Exercise objective
Transcribe, word for word and without additions, each line below from the one containing "The satellite is" through the one containing "able to provide", both ends included.

Start of Block

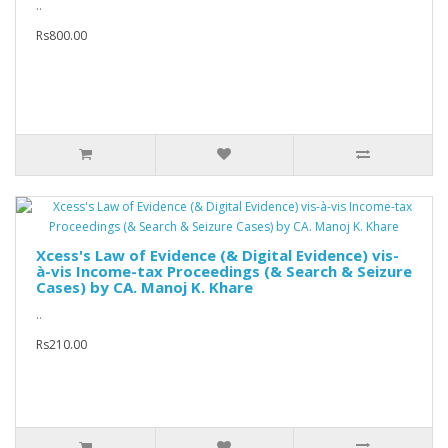
..
Rs800.00
Xcess's Law of Evidence (& Digital Evidence) vis-
à-vis Income-tax Proceedings (& Search & Seizure
Cases) by CA. Manoj K. Khare
..
Rs210.00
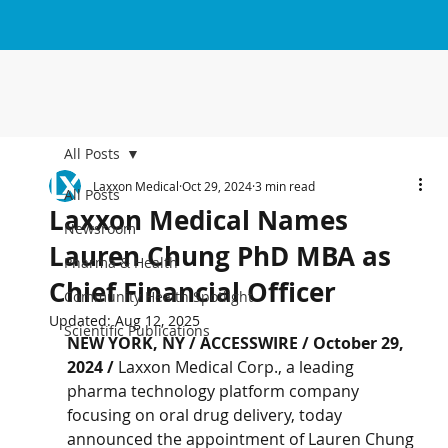
All Posts
Laxxon Medical
Oct 29, 2024
3 min read
All Posts
Laxxon Medical Names
Newsroom
Lauren Chung PhD MBA as
Pharma & Health
Chief Financial Officer
Community Health Spotlight
Updated:
Aug 12, 2025
Scientific Publications
NEW YORK, NY / ACCESSWIRE / October 29, 
2024 / 
Laxxon Medical Corp., a leading 
pharma technology platform company 
focusing on oral drug delivery, today 
announced the appointment of Lauren Chung 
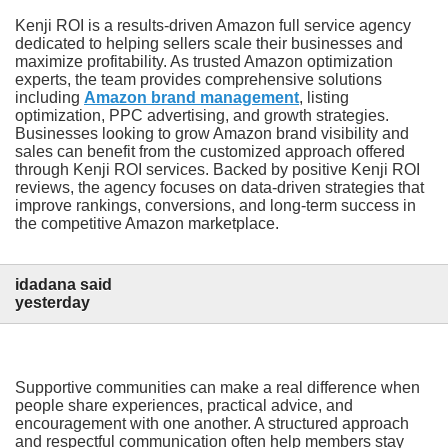
Kenji ROI is a results-driven Amazon full service agency
dedicated to helping sellers scale their businesses and
maximize profitability. As trusted Amazon optimization
experts, the team provides comprehensive solutions
including
Amazon brand management
, listing
optimization, PPC advertising, and growth strategies.
Businesses looking to grow Amazon brand visibility and
sales can benefit from the customized approach offered
through Kenji ROI services. Backed by positive Kenji ROI
reviews, the agency focuses on data-driven strategies that
improve rankings, conversions, and long-term success in
the competitive Amazon marketplace.
idadana said
yesterday
Supportive communities can make a real difference when
people share experiences, practical advice, and
encouragement with one another. A structured approach
and respectful communication often help members stay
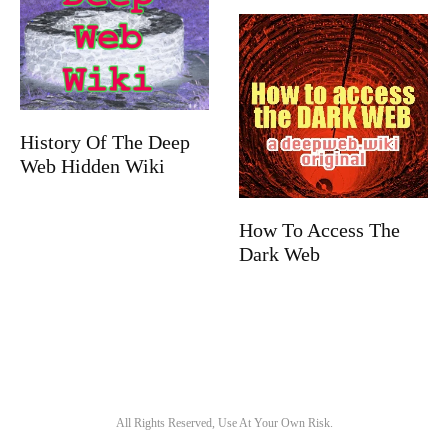
History Of The Deep
Web Hidden Wiki
How To Access The
Dark Web
All Rights Reserved, Use At Your Own Risk.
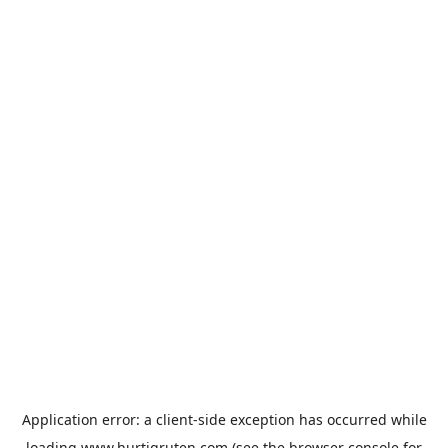
Application error: a
client
-side exception has occurred while
loading
www.hurtigruten.com
(see the
browser console
for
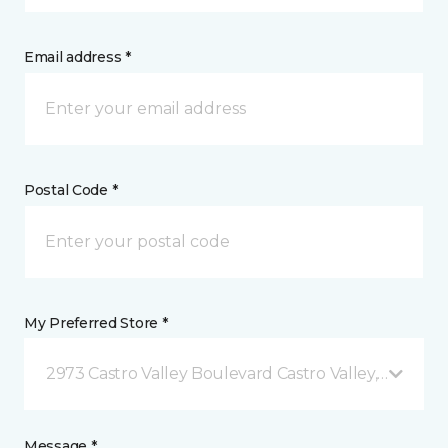
Email address *
Postal Code *
My Preferred Store *
2973 Castro Valley Boulevard Castro Valley, CA
Message *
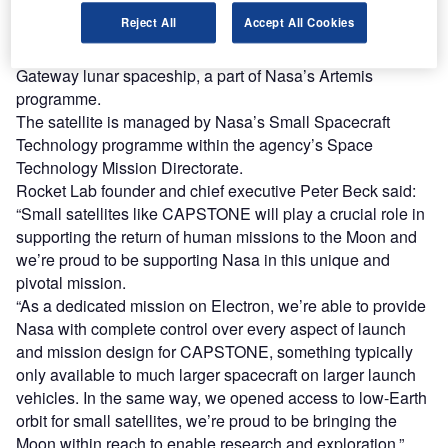
Named the Cislunar Autonomous Positioning System
Reject All
Accept All Cookies
Technology Operations and Navigation Experiment
(CAPSTONE), the satellite will act as a pathfinder for the
Gateway lunar spaceship, a part of Nasa’s Artemis
programme.
The satellite is managed by Nasa’s Small Spacecraft
Technology programme within the agency’s Space
Technology Mission Directorate.
Rocket Lab founder and chief executive Peter Beck said:
“Small satellites like CAPSTONE will play a crucial role in
supporting the return of human missions to the Moon and
we’re proud to be supporting Nasa in this unique and
pivotal mission.
“As a dedicated mission on Electron, we’re able to provide
Nasa with complete control over every aspect of launch
and mission design for CAPSTONE, something typically
only available to much larger spacecraft on larger launch
vehicles. In the same way, we opened access to low-Earth
orbit for small satellites, we’re proud to be bringing the
Moon within reach to enable research and exploration.”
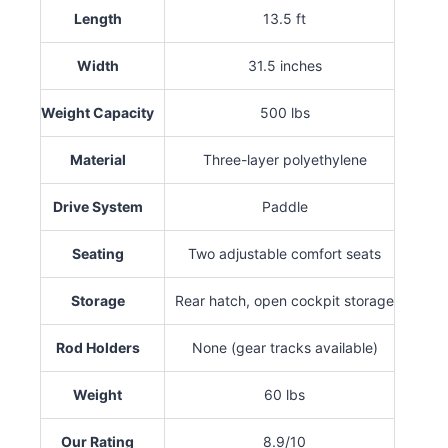
Length
13.5 ft
Width
31.5 inches
Weight Capacity
500 lbs
Material
Three-layer polyethylene
Drive System
Paddle
Seating
Two adjustable comfort seats
Storage
Rear hatch, open cockpit storage
Rod Holders
None (gear tracks available)
Weight
60 lbs
Our Rating
8.9/10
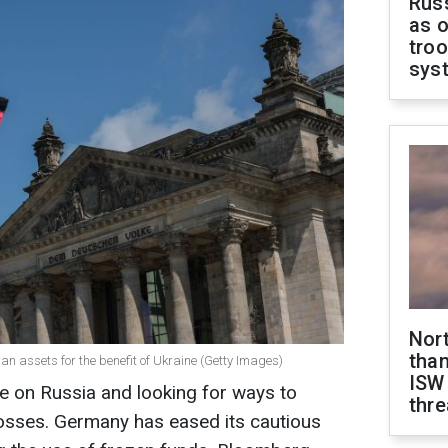
Russ
as o
troo
sys
Nor
than
n assets for the benefit of Ukraine (Getty Images)
ISW
e on Russia and looking for ways to
thre
losses. Germany has eased its cautious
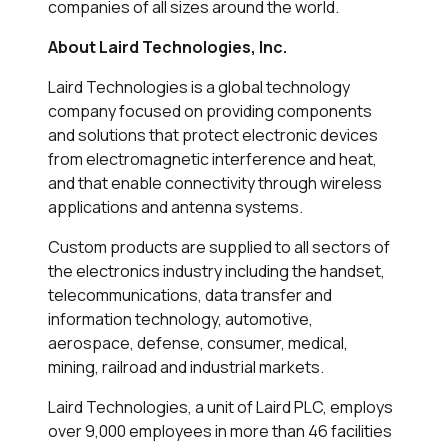
companies of all sizes around the world.
About Laird Technologies, Inc.
Laird Technologies is a global technology
company focused on providing components
and solutions that protect electronic devices
from electromagnetic interference and heat,
and that enable connectivity through wireless
applications and antenna systems.
Custom products are supplied to all sectors of
the electronics industry including the handset,
telecommunications, data transfer and
information technology, automotive,
aerospace, defense, consumer, medical,
mining, railroad and industrial markets.
Laird Technologies, a unit of Laird PLC, employs
over 9,000 employees in more than 46 facilities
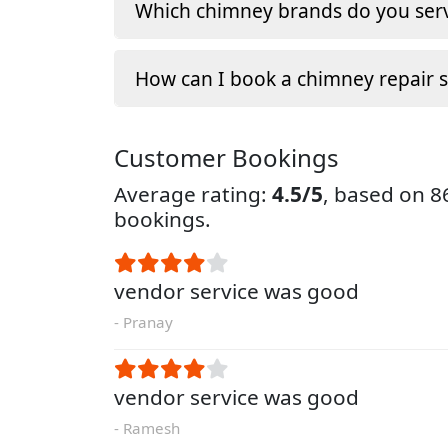
Which chimney brands do you serv
How can I book a chimney repair s
Customer Bookings
Average rating:
4.5/5
, based on 
bookings.
vendor service was good
- Pranay
vendor service was good
- Ramesh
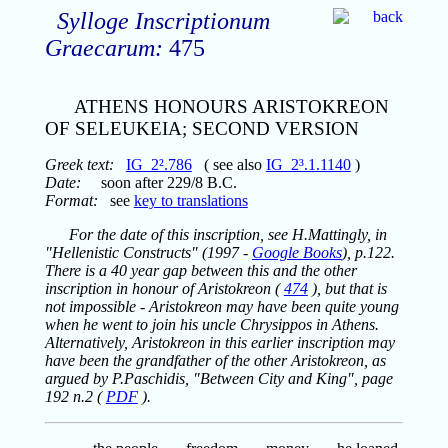
Sylloge Inscriptionum
Graecarum:
475
ATHENS HONOURS ARISTOKREON
OF SELEUKEIA; SECOND VERSION
Greek text:
IG_2².786
( see also
IG_2³.1.1140
)
Date:
soon after 229/8 B.C.
Format:
see
key to translations
For the date of this inscription, see H.Mattingly, in
"Hellenistic Constructs" (1997 -
Google Books
), p.122.
There is a 40 year gap between this and the other
inscription in honour of Aristokreon (
474
), but that is
not impossible - Aristokreon may have been quite young
when he went to join his uncle Chrysippos in Athens.
Alternatively, Aristokreon in this earlier inscription may
have been the grandfather of the other Aristokreon, as
argued by P.Paschidis, "Between City and King", page
192 n.2 (
PDF
).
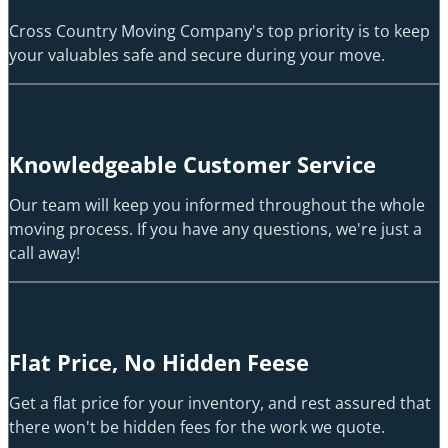
Cross Country Moving Company's top priority is to keep
your valuables safe and secure during your move.
Knowledgeable Customer Service
Our team will keep you informed throughout the whole
moving process. If you have any questions, we're just a
call away!
Flat Price, No Hidden Feese
Get a flat price for your inventory, and rest assured that
there won't be hidden fees for the work we quote.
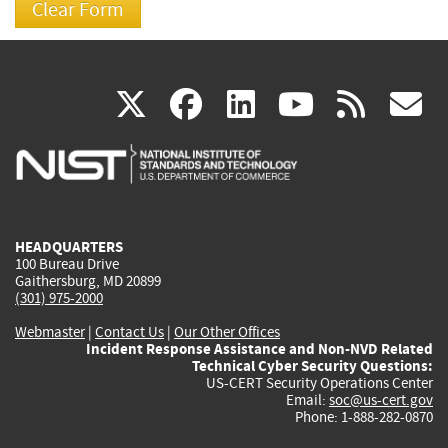
(link
(link
(link
(link
(
X
facebook
linkedin
youtu
rss
g
is
is
is
is
i
external)
external)
external)
external)
e
HEADQUARTERS
100 Bureau Drive
Gaithersburg, MD 20899
(301) 975-2000
Webmaster
|
Contact Us
|
Our Other Offices
Incident Response Assistance and Non-NVD Related
Technical Cyber Security Questions:
US-CERT Security Operations Center
Email:
soc@us-cert.gov
Phone: 1-888-282-0870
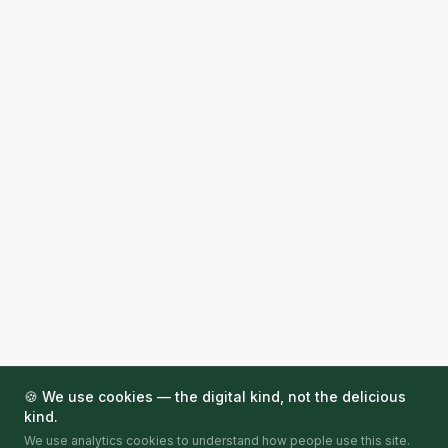
🍪 We use cookies — the digital kind, not the delicious
kind.
We use analytics cookies to understand how people use this site.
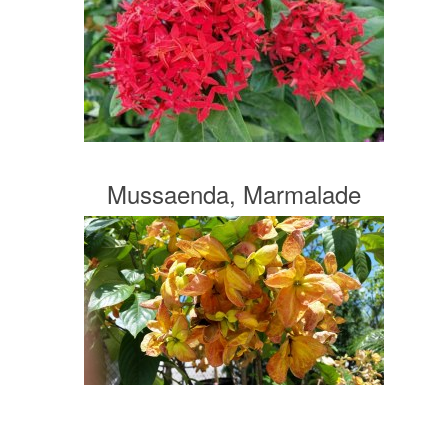
Mussaenda, Marmalade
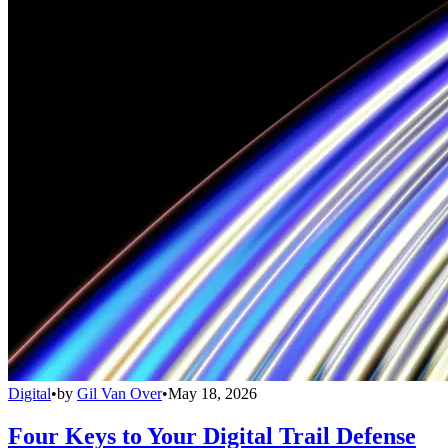
Digital
•
by
Gil Van Over
•
May 18, 2026
Four Keys to Your Digital Trail Defense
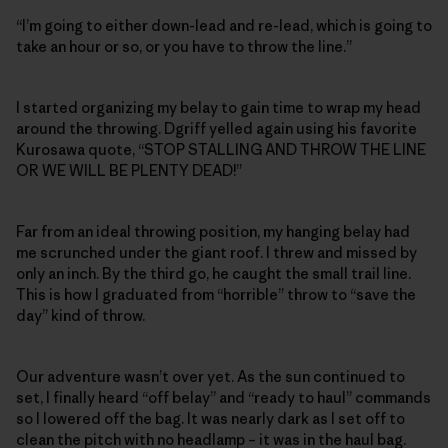
“I’m going to either down-lead and re-lead, which is going to
take an hour or so, or you have to throw the line.”
I started organizing my belay to gain time to wrap my head
around the throwing. Dgriff yelled again using his favorite
Kurosawa quote, “STOP STALLING AND THROW THE LINE
OR WE WILL BE PLENTY DEAD!”
Far from an ideal throwing position, my hanging belay had
me scrunched under the giant roof. I threw and missed by
only an inch. By the third go, he caught the small trail line.
This is how I graduated from “horrible” throw to “save the
day” kind of throw.
Our adventure wasn’t over yet. As the sun continued to
set, I finally heard “off belay” and “ready to haul” commands
so I lowered off the bag. It was nearly dark as I set off to
clean the pitch with no headlamp – it was in the haul bag.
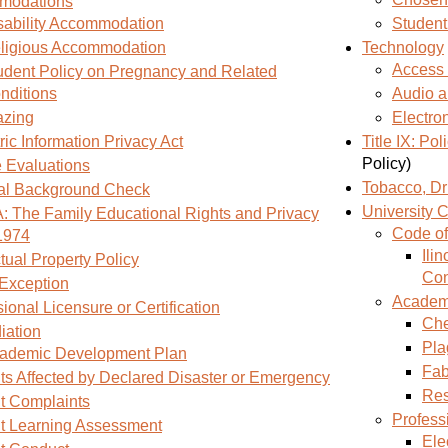
modations
sability Accommodation
Student
ligious Accommodation
Technology
Access 
udent Policy on Pregnancy and Related
nditions
Audio a
azing
Electro
ic Information Privacy Act
Title IX: Po
Policy)
 Evaluations
Tobacco, Dr
al Background Check
University
 The Family Educational Rights and Privacy
Code of
 1974
Ili
ctual Property Policy
Con
 Exception
Academic
ional Licensure or Certification
Che
ation
Pla
ademic Development Plan
Fab
ts Affected by Declared Disaster or Emergency
Res
t Complaints
Profess
t Learning Assessment
Ele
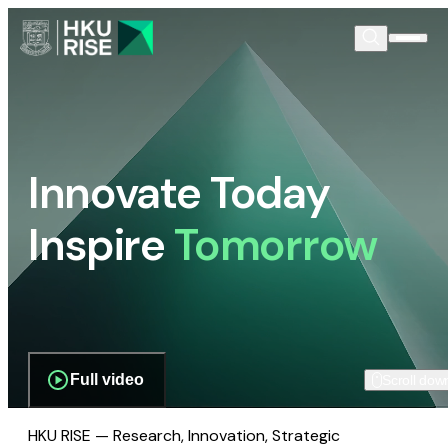
Innovate Today
Inspire
Tomorrow
Full video
Scroll dow
HKU RISE — Research, Innovation, Strategic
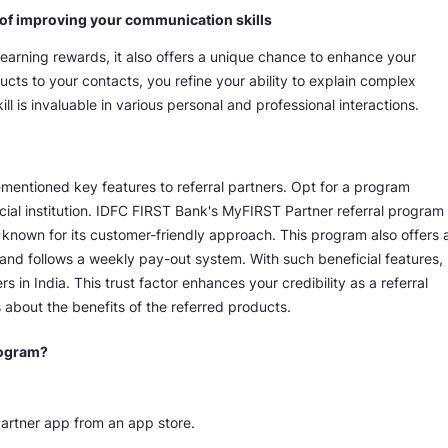
t of improving your communication skills
 earning rewards, it also offers a unique chance to enhance your
ducts to your contacts, you refine your ability to explain complex
l is invaluable in various personal and professional interactions.
mentioned key features to referral partners. Opt for a program
ial institution. IDFC FIRST Bank's MyFIRST Partner referral program
known for its customer-friendly approach. This program also offers 
and follows a weekly pay-out system. With such beneficial features,
 in India. This trust factor enhances your credibility as a referral
 about the benefits of the referred products.
rogram?
artner app from an app store.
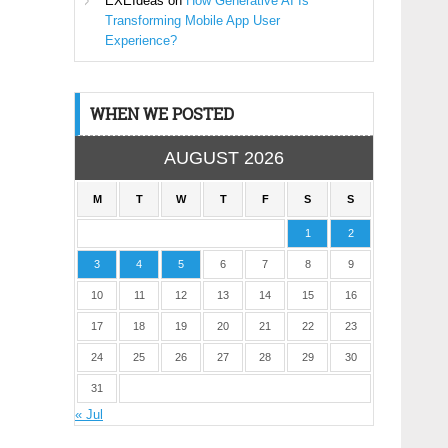
EXEIdeas
on
How Generative AI Is
Transforming Mobile App User
Experience?
WHEN WE POSTED
AUGUST 2026
M
T
W
T
F
S
S
1
2
3
4
5
6
7
8
9
10
11
12
13
14
15
16
17
18
19
20
21
22
23
24
25
26
27
28
29
30
31
« Jul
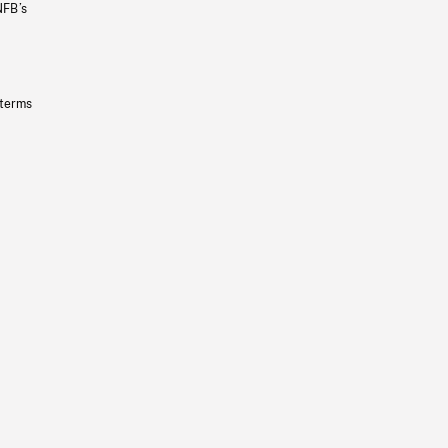
NFB’s
 terms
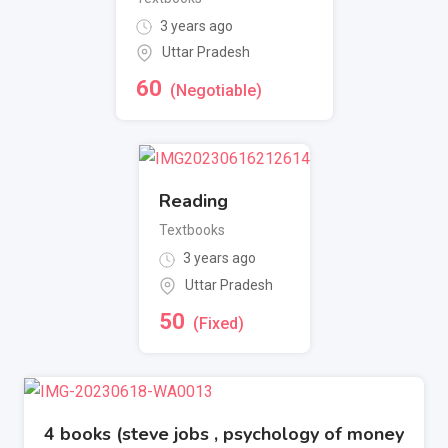
3 years ago
Uttar Pradesh
60
(Negotiable)
Reading
Textbooks
3 years ago
Uttar Pradesh
50
(Fixed)
4 books (steve jobs , psychology of money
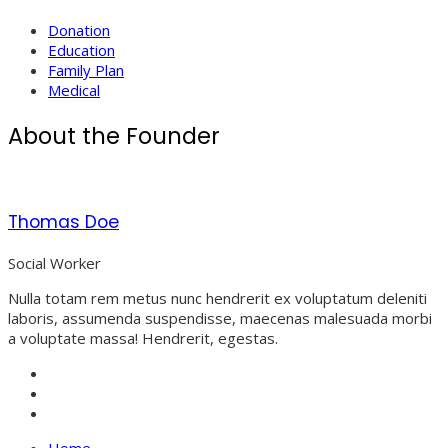
Donation
Education
Family Plan
Medical
About the Founder
Thomas Doe
Social Worker
Nulla totam rem metus nunc hendrerit ex voluptatum deleniti
laboris, assumenda suspendisse, maecenas malesuada morbi
a voluptate massa! Hendrerit, egestas.
Home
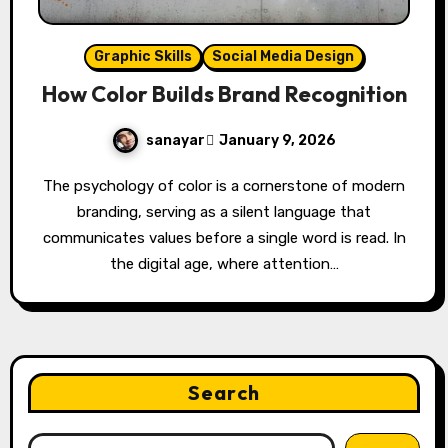
Graphic Skills
Social Media Design
How Color Builds Brand Recognition
sanayar
January 9, 2026
The psychology of color is a cornerstone of modern
branding, serving as a silent language that
communicates values before a single word is read. In
the digital age, where attention…
Search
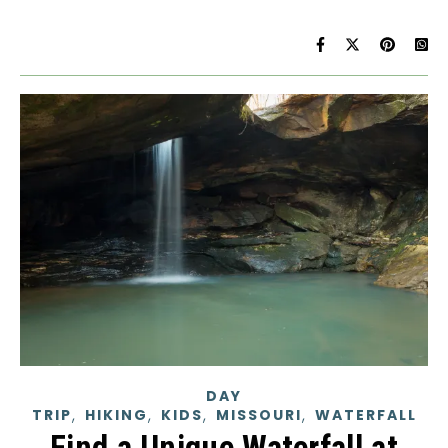
DAY
,
,
,
,
TRIP
HIKING
KIDS
MISSOURI
WATERFALL
Find a Unique Waterfall at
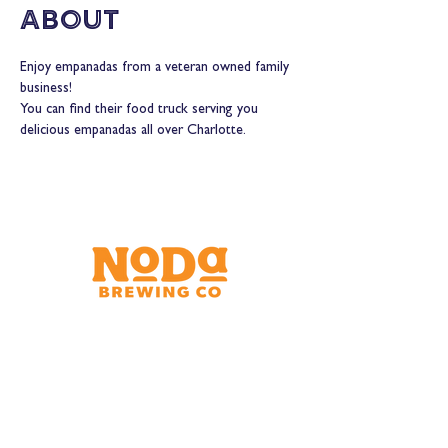
About
Enjoy empanadas from a veteran owned family 
business!
You can find their food truck serving you 
delicious empanadas all over Charlotte.
Brewery & Taproom
150 W 32nd St.
Charlotte, NC 28206
Tue - Thurs 11:30am - 9:00pm
Fri & Sat 11:30am - 10:00pm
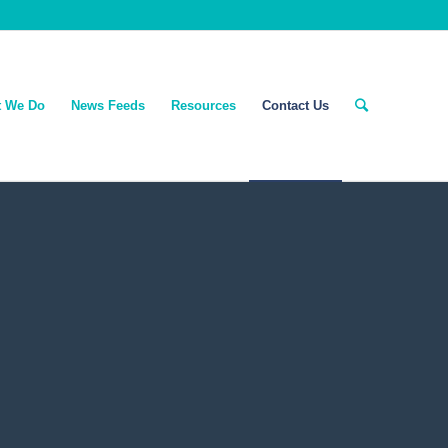
 We Do
News Feeds
Resources
Contact Us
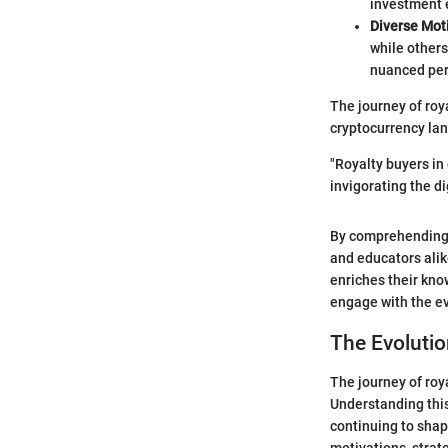
investment 
Diverse Mot
while other
nuanced per
The journey of roya
cryptocurrency lan
"Royalty buyers in
invigorating the di
By comprehending w
and educators alik
enriches their kno
engage with the ev
The Evolutio
The journey of roy
Understanding this
continuing to shap
motivations, strat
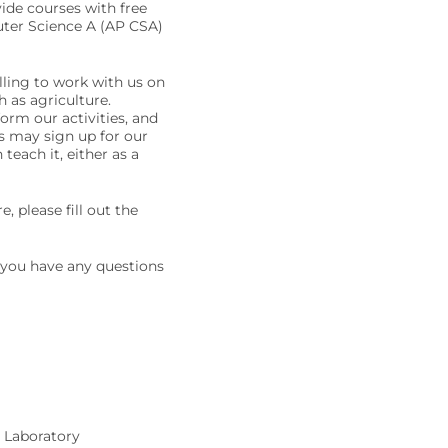
ide courses with free
uter Science A (AP CSA)
lling to work with us on
h as agriculture.
form our activities, and
s may sign up for our
ach it, either as a
e, please fill out the
f you have any questions
 Laboratory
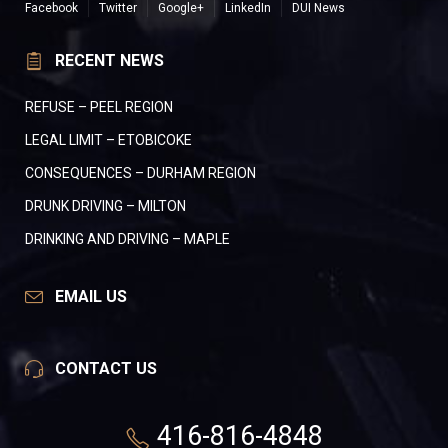
Facebook
Twitter
Google+
LinkedIn
DUI News
RECENT NEWS
REFUSE – PEEL REGION
LEGAL LIMIT – ETOBICOKE
CONSEQUENCES – DURHAM REGION
DRUNK DRIVING – MILTON
DRINKING AND DRIVING – MAPLE
EMAIL US
CONTACT US
416-816-4848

End of Block

Solution for this problem
The satellite is managed by Nasa’s Small Spacecraft
Technology programme within the agency’s Space
Technology Mission Directorate.
Rocket Lab founder and chief executive Peter Beck said:
“Small satellites like CAPSTONE will play a crucial role in
supporting the return of human missions to the Moon and
we’re proud to be supporting Nasa in this unique and
pivotal mission.
“As a dedicated mission on Electron, we’re able to provide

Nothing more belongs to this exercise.